Volvió a entrar en la casa y se metió bajo el agua hirviente de la ducha.
Media hora después, se montaba en su Wrangler Rubicon negro para salir por el camino de tierra, que desde la pequeña fortaleza medieval donde vivía conducía hasta la cima de la colina. Sentado a su lado, en el asiento del acompañante, iba Jack, su pitbull albino. Lo había encontrado cuatro años antes, entre bolsas de basura, al pie de un contenedor. Yacía ensangrentado, lleno de mordiscos y casi sin vida. Lo había cargado en el coche y se lo había llevado a casa. Tras ponerle un catéter, el veterinario se había apartado del pobre animal negando con la cabeza: «Los perdedores de las peleas de perros no se salvan nunca. Luchan hasta el final. Siento decírselo, pero no creo que llegue a mañana».
Jethro había pasado toda la noche a su lado. Le había desinfectado las heridas y no había dejado de acariciarle el hocico. Se había quedado dormido sujetándole una pata, arrodillado en el suelo, y al despertar, se había encontrado con la mirada del perro fija en sus ojos. Había decidido llamarlo Jack, nombre compuesto por las iniciales de su hermano Jeremiah, su madre Annabel, su padre Conrad y su hermana Kimberly. Jack había tardado tres meses en recuperar las fuerzas. Había perdido un ojo y la movilidad de la pata trasera izquierda. Pero estaba a salvo. Y lleno de ganas de vivir.

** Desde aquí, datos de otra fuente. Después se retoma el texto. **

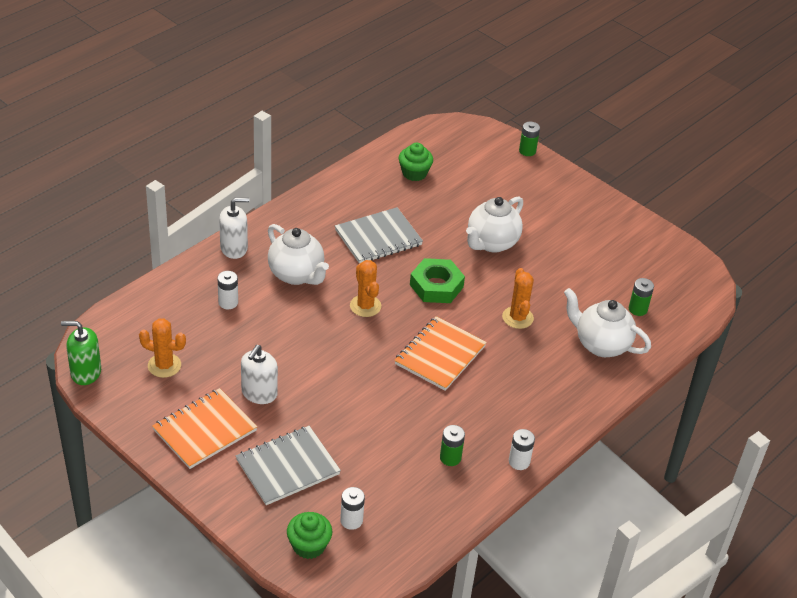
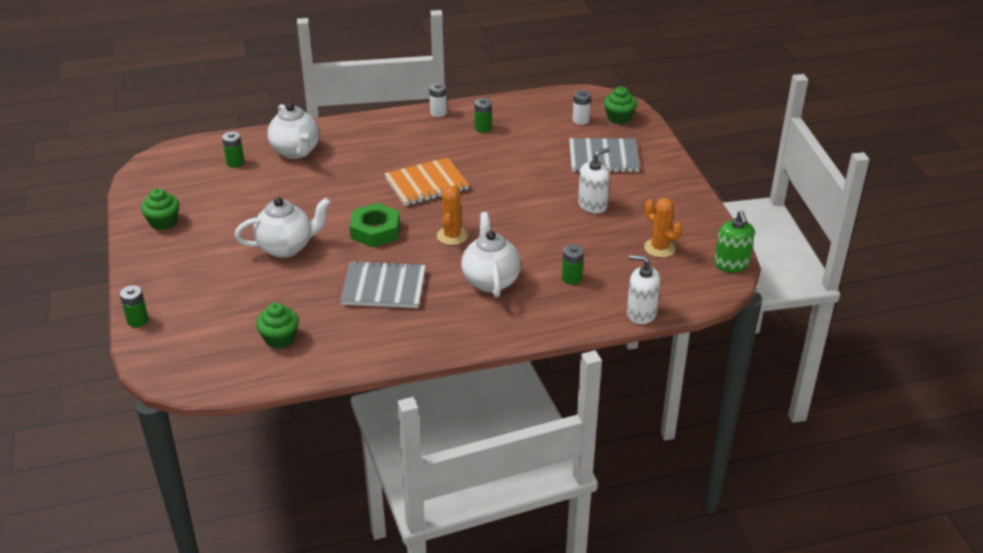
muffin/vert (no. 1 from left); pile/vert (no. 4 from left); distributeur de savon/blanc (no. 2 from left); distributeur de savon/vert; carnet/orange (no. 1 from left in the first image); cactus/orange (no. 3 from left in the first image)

—¿No me dirás que has vuelto a dormirte?
Jethro tendió una mano y frotó con fuerza el cuello robusto del perro.
Las farolas iluminaban el suelo reseco y, cuanto más pisaba Jethro el acelerador, más saltaba el jeep entre los baches, levantando una densa polvareda. Al llegar a una bifurcación, giró a la derecha y se adentró en un sendero apenas visible entre la vegetación. Las ramas de los arbustos oscilaban sobre el camino y golpeaban las ventanas del vehículo. El Wrangler siguió ascendiendo sin reducir la velocidad, hasta detenerse en un claro.